## Collections III, Exercises

No. 200

Q:

We want to transform address data to different destination formats. Consider the following text file data source:

"firstName","lastName","companyName","address","city", ...
"Aleshia","Tomkiewicz","Alan D Rosenburg Cpa Pc","14 Tay ...
...

This excerpt exists as file named addresses.txt in the following Maven project:

• Maven module source code available at P/Sd1/HtmlFormatting/Simple/Exercise.

Import the above project into Eclipse.

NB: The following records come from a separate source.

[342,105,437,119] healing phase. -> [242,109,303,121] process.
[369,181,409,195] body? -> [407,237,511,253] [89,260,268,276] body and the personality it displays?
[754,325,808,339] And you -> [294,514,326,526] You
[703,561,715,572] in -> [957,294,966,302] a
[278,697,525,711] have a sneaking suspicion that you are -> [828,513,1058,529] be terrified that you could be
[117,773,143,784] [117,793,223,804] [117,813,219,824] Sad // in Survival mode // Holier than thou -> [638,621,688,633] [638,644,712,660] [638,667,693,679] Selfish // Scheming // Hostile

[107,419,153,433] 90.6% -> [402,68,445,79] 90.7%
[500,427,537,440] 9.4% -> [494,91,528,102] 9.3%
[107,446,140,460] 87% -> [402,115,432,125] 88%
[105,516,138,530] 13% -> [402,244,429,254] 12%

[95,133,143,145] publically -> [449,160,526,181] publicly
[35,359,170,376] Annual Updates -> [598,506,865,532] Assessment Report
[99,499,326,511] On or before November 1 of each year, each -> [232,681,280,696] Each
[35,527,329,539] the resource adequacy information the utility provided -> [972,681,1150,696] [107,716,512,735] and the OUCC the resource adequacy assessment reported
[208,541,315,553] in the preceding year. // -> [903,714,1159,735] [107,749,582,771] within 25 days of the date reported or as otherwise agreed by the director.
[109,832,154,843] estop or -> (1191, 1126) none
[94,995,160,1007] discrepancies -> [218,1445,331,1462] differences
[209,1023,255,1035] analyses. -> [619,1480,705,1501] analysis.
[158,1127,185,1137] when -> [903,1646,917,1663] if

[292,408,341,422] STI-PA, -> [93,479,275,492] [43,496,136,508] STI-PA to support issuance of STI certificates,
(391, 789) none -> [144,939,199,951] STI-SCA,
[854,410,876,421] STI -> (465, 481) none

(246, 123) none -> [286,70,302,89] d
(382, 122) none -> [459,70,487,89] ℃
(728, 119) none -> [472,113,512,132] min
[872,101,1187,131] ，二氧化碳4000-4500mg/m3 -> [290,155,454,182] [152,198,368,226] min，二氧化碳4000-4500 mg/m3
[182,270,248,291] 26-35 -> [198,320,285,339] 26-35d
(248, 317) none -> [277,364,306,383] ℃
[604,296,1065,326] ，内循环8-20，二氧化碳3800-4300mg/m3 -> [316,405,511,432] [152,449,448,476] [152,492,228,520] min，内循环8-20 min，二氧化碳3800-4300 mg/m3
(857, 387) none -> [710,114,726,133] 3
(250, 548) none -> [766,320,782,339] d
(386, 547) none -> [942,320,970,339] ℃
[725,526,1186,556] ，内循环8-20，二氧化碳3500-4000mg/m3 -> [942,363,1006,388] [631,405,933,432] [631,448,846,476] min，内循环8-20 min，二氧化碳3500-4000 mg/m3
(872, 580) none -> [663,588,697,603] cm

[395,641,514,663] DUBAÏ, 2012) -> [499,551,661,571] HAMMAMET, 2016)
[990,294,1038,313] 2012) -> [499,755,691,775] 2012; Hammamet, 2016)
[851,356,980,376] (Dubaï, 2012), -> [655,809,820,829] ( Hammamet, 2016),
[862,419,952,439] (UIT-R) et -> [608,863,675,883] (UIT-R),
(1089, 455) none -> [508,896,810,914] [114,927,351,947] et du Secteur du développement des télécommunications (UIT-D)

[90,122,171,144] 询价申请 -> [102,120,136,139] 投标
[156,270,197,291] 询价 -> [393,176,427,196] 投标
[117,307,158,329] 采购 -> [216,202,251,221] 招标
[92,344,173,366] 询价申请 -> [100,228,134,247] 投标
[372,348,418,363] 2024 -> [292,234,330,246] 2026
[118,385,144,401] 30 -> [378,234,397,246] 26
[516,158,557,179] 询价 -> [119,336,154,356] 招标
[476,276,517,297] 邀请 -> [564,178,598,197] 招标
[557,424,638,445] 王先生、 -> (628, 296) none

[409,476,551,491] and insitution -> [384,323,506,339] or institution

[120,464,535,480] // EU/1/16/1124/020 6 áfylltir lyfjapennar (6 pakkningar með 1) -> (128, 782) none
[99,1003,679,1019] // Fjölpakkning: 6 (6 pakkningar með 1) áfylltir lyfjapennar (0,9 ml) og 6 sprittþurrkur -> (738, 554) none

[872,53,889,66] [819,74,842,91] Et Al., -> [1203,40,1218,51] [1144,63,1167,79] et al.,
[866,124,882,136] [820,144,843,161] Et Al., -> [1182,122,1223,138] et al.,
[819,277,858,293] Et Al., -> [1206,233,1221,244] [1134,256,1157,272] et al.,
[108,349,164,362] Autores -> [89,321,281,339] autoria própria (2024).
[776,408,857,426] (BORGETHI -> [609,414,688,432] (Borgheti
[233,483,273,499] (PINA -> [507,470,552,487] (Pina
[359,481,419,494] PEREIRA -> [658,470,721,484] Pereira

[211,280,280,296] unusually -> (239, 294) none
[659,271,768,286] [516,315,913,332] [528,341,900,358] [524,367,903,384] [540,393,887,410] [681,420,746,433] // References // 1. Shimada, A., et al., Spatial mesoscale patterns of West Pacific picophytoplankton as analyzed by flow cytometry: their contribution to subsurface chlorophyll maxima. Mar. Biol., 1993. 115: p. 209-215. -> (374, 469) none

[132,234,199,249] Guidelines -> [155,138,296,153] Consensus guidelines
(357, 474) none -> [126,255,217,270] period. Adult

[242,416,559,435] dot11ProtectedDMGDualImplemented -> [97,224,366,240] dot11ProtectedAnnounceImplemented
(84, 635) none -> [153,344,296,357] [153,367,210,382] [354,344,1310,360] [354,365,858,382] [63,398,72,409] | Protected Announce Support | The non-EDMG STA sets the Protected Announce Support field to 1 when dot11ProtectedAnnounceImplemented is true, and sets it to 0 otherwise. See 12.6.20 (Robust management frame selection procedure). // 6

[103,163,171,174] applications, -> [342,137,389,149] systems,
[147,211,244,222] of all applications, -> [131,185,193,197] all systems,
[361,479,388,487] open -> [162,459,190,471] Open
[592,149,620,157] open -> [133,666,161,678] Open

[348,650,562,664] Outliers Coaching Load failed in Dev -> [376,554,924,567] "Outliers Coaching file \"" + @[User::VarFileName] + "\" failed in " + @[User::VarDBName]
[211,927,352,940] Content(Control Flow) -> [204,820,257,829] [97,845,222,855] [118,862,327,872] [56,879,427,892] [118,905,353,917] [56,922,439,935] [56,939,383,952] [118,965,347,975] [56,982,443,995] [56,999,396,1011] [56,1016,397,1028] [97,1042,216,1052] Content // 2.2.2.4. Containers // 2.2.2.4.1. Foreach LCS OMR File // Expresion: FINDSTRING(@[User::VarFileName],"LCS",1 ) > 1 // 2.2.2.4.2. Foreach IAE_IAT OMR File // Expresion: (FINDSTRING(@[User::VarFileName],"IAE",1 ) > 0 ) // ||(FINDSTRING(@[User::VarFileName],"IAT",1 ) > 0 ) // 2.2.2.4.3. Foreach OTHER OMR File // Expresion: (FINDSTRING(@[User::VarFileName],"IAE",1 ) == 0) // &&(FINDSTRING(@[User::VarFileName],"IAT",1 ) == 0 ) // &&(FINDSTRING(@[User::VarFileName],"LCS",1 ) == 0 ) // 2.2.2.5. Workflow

Executing de.hdm_stuttgart.mi.sd1.htmlformat.Address2text yields the following output:

"firstName","lastName","companyName","address","city", ...
++++++++++++++++++++++
Name:Tim Dummy
Company:Dummy Company
Phone:1234567, 7654321
E-Mail:@dummy@dummy.com
--------------------

...

--------------------
End of records

This result neither uses the input data supplied by addresses.txt nor does it produce HTML output yet. You have to complete the implementation by following the subsequent steps:

1. Try to understand the current project. Its classes have the following general purposes:

Address

Holding components like first name, last name, telephone numbers, email and so on of an individual address.

Address2text

The main application. This class assembles other classes, opens the address data source and starts the formatting process.

Address2textFormatter

This class formats individual address records.

AddressDataHandler

Opening the data source and creating a Java in memory representation of the whole set. This is necessary since the output sorting order may be altered.

AddressFormatter

This interface specifies three methods being called during output formatting.

AddressParseError

Instances of this exception will be thrown whenever the input file contains errors. Consider the following example:

"Laquita","Hisaw,"In Communications Inc","20 Gloucester Pl #96",

In this example we have no quote after Hisaw. This should yield a parsing error.

2. The constructor Address(...) does not yet parse address records but creates constant dummy data instead. Use the parameter csvRecord to actually initialize the desired address fields firstName, lastName, ..., web. Hint: You may use the split(...) method:

... = s.split("\",\"");

This splits an input record into its address components. The first component will however start with a quotation mark like "Aleshia and the last component will have a trailing " like in http://www.lbt.co.uk". You may use the substring(...) method to get rid of them.

3. You must exclude the header line (= first line of addresses.txt) of your data source from result generation:

"firstName","lastName","companyName","address","city","county","postal","phone1","phone2","email","web"
4. Think of all syntax rules of your input data source addresses.txt and throw AddressParseError appropriate exceptions. Write test cases checking for correct parsing error detection in input files.

5. The current project produces text output. In order to generate HTML you have to replace Address2textFormatter by a new class Address2htmlFormatter which implements the interface AddressFormatter as well.

You may then exchange your formatter in Address2text.main():

final AddressFormatter htmlFormatter = new Address2htmlFormatter();
6. Address fields may contain the characters <, > and &. These will interfere with generated HTML markup. There are two possible solutions:

CDATA sections (preferred):

Wrap your output in <![CDATA[ ... ]]> sections if required. Strictly speaking this is only specified for XHTML variants but most browsers will accept it anyway.

Using HTML replacement entities
 & & < < > >

This requires textually replacing special characters by the above entities e.g. by means of String.replace(...).

7. Since you do generate HTML output renaming your class Address2text to Address2html is a good idea. Your output might look like:

<html xmlns='http://www.w3.org/1999/xhtml'>
<body>
<table border='1'>
<colgroup style='width: 20%'/>
<colgroup style='width: 30%'/>
<colgroup style='width: 25%'/>
<colgroup style='width: 25%'/>
<tr>
<th>Name</th>
<th>Phone</th>
<th>E-Mail</th>
</tr>
...
<tr>
<td>Graham <b>Stanwick</b></td>
<td><![CDATA[73 Hawkstone St, Renfrew South & Gallowhill War]]>,
<b>G52 4YG</b></td>
<td>01860-191930</td>
<td>gstanwick@gmail.com</td>
</tr>
<tr>
...

</tr>
</table>
</body>
</html>

As you can see CDATA sections are only used if embedded data does contain <, > or & characters.

8. You may direct your generated HTML output to a file rather than to the standard output System.out. This can be achieved by opening an output PrintStream related to a file by means of the PrintStream output filename constructor. Your resulting output may transform the file addresses.txt into addresses.txt.xhtml. The latter should be rendered like:

A:

• Maven module source code available at P/Sd1/HtmlFormatting/Simple/Solution.